• [Aim of the exercise]:
Copy every line of text in the rows below character for character, leaving out the pictures.
[Start of Material provided]
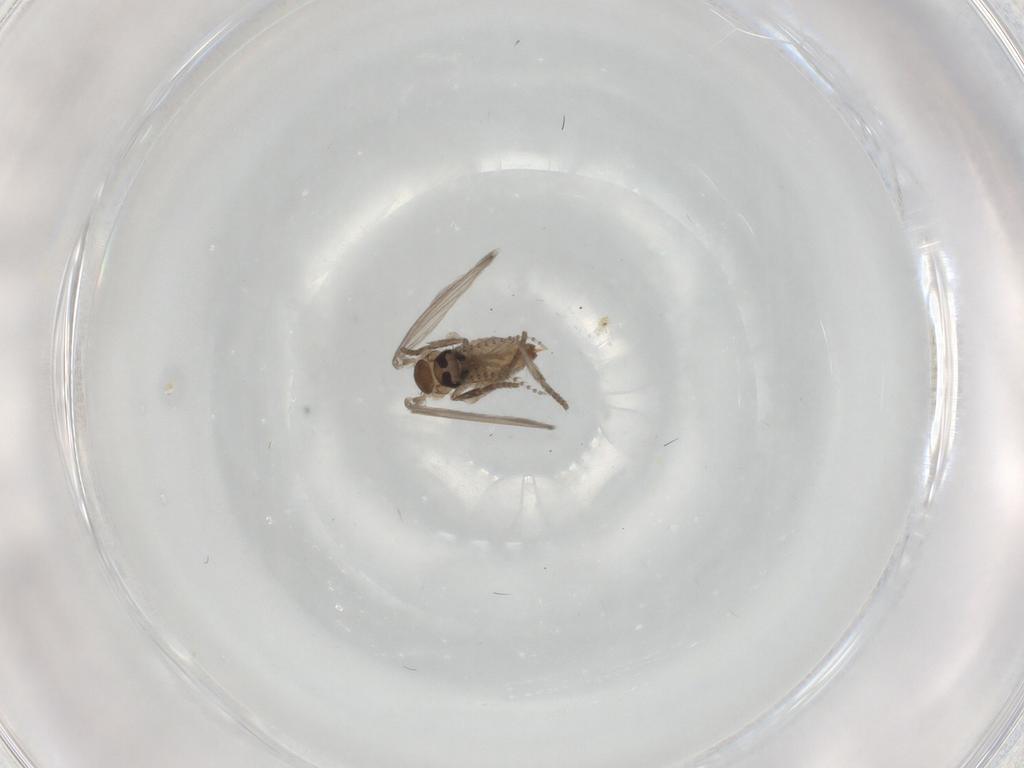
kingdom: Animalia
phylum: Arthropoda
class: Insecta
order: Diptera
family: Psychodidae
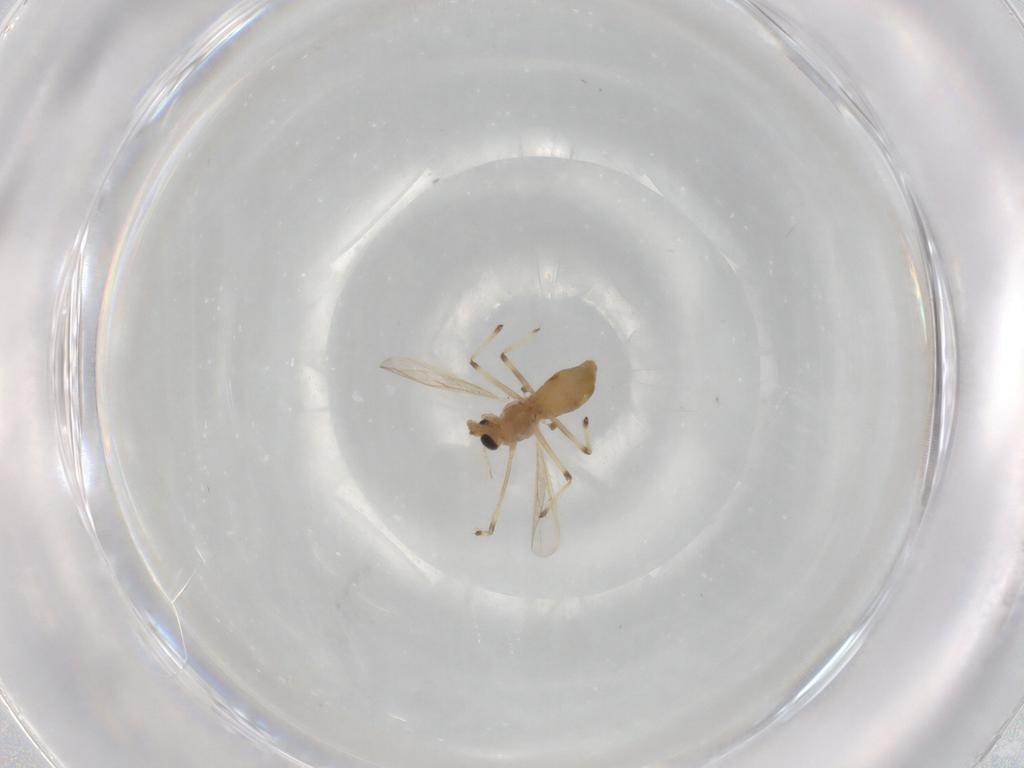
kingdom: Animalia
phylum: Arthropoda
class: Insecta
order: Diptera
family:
[End of Material provided]
• [Exercise solution]:
kingdom: Animalia
phylum: Arthropoda
class: Insecta
order: Diptera
family: Psychodidae
kingdom: Animalia
phylum: Arthropoda
class: Insecta
order: Diptera
family:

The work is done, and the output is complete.